** Task brief **
Find the word "soap" in the data below and copy each line that holds it.
::::::::::
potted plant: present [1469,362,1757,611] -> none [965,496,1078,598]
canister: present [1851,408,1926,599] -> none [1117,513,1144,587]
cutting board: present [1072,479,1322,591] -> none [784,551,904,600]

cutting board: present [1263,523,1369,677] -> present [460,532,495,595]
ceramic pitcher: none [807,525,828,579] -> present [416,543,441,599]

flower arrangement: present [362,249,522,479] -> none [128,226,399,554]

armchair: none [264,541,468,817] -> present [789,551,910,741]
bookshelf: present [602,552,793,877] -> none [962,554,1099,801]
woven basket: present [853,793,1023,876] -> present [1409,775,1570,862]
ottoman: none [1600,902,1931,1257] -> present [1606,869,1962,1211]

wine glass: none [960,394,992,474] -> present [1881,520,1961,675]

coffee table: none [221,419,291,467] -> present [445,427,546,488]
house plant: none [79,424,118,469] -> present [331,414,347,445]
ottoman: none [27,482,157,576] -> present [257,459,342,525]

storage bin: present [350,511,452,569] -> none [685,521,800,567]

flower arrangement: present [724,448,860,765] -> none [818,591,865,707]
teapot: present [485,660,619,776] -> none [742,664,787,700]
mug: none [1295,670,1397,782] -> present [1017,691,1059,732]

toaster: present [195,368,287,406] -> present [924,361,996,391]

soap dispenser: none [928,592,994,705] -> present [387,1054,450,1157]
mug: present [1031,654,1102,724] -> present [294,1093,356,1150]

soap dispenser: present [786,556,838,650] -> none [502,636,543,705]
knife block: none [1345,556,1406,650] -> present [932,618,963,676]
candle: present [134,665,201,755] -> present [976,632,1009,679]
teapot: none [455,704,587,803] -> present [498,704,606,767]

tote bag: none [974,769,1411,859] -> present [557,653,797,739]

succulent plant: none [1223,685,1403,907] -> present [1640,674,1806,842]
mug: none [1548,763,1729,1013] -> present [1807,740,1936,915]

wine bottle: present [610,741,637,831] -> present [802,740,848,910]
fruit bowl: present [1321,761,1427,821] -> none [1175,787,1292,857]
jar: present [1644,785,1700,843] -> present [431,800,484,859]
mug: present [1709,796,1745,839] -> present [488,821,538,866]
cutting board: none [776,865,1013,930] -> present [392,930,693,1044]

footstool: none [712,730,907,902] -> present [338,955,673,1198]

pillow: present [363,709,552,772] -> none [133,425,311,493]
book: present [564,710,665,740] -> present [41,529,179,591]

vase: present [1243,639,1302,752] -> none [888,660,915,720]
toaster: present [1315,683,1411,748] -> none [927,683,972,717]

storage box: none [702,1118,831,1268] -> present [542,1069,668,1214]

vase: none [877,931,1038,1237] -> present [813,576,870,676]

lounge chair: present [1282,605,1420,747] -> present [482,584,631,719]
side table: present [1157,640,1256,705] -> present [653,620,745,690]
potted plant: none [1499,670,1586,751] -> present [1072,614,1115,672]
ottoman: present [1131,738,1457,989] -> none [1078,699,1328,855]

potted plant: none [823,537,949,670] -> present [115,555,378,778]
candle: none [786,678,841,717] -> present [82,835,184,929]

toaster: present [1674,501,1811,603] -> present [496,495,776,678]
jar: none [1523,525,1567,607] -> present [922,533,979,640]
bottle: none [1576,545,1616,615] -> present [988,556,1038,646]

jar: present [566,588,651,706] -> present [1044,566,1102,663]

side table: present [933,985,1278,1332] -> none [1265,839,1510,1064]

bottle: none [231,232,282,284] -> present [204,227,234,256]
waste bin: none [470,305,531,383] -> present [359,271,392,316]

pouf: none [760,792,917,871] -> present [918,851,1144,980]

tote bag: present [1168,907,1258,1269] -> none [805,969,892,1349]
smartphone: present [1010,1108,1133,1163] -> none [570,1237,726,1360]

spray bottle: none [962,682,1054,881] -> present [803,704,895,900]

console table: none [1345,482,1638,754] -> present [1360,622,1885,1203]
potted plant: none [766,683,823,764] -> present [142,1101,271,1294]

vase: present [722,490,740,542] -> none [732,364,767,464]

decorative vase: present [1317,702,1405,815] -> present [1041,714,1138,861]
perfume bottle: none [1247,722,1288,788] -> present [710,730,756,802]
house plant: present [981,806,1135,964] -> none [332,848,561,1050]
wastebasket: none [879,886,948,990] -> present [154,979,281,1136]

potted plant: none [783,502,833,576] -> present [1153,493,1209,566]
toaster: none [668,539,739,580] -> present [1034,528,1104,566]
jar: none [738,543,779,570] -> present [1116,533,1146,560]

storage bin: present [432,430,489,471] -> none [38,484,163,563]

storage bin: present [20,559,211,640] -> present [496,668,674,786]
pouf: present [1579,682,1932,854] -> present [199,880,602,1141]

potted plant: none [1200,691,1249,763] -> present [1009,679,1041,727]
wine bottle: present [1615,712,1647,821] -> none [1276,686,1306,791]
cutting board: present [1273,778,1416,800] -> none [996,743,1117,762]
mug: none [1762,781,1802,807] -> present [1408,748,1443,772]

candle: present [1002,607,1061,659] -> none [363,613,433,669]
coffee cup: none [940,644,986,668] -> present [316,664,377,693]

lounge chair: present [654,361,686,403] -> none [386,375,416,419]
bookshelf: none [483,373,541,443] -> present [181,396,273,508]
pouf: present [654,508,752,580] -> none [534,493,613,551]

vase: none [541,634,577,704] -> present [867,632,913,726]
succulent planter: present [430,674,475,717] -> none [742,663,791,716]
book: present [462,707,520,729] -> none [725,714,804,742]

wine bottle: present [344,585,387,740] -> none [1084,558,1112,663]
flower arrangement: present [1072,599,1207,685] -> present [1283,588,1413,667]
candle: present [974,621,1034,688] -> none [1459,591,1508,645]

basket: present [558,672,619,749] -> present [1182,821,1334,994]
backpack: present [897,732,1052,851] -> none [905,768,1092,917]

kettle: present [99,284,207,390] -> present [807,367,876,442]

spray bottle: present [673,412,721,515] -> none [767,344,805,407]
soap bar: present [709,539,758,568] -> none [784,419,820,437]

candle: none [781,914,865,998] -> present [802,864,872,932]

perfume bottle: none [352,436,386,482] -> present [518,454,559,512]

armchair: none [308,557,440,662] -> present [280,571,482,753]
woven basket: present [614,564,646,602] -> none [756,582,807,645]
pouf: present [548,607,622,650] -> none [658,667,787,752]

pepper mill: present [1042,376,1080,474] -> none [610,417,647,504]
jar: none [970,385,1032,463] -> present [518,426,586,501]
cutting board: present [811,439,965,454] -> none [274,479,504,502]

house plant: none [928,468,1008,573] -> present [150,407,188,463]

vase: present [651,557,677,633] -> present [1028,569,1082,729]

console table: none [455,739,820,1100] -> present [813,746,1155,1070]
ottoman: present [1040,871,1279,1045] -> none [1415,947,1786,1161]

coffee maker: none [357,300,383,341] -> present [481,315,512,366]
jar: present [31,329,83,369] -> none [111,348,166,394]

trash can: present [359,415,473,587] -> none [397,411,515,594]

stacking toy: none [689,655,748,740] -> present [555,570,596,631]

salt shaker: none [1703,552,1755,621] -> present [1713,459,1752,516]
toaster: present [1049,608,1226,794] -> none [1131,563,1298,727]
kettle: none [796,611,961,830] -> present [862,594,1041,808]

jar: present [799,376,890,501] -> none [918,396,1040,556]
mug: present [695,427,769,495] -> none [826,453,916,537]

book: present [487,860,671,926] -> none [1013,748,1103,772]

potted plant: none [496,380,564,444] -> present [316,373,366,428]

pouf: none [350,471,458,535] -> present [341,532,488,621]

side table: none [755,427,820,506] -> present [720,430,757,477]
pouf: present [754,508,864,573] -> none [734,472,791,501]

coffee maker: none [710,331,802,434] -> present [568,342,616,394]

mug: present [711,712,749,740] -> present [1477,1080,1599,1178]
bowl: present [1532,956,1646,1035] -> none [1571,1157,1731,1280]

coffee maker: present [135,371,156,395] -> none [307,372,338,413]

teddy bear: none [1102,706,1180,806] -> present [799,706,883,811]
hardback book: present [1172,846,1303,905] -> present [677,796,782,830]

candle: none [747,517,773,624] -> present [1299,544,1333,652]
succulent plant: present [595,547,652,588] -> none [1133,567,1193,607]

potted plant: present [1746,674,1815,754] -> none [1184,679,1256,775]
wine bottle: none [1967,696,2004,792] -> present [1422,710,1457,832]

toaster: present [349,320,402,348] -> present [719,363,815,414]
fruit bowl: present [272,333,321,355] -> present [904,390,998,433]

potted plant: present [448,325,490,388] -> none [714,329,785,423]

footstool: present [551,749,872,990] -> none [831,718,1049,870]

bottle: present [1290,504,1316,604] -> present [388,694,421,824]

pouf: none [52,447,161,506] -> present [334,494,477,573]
::::::::::
** Problem solution **
soap dispenser: none [928,592,994,705] -> present [387,1054,450,1157]
soap dispenser: present [786,556,838,650] -> none [502,636,543,705]
soap bar: present [709,539,758,568] -> none [784,419,820,437]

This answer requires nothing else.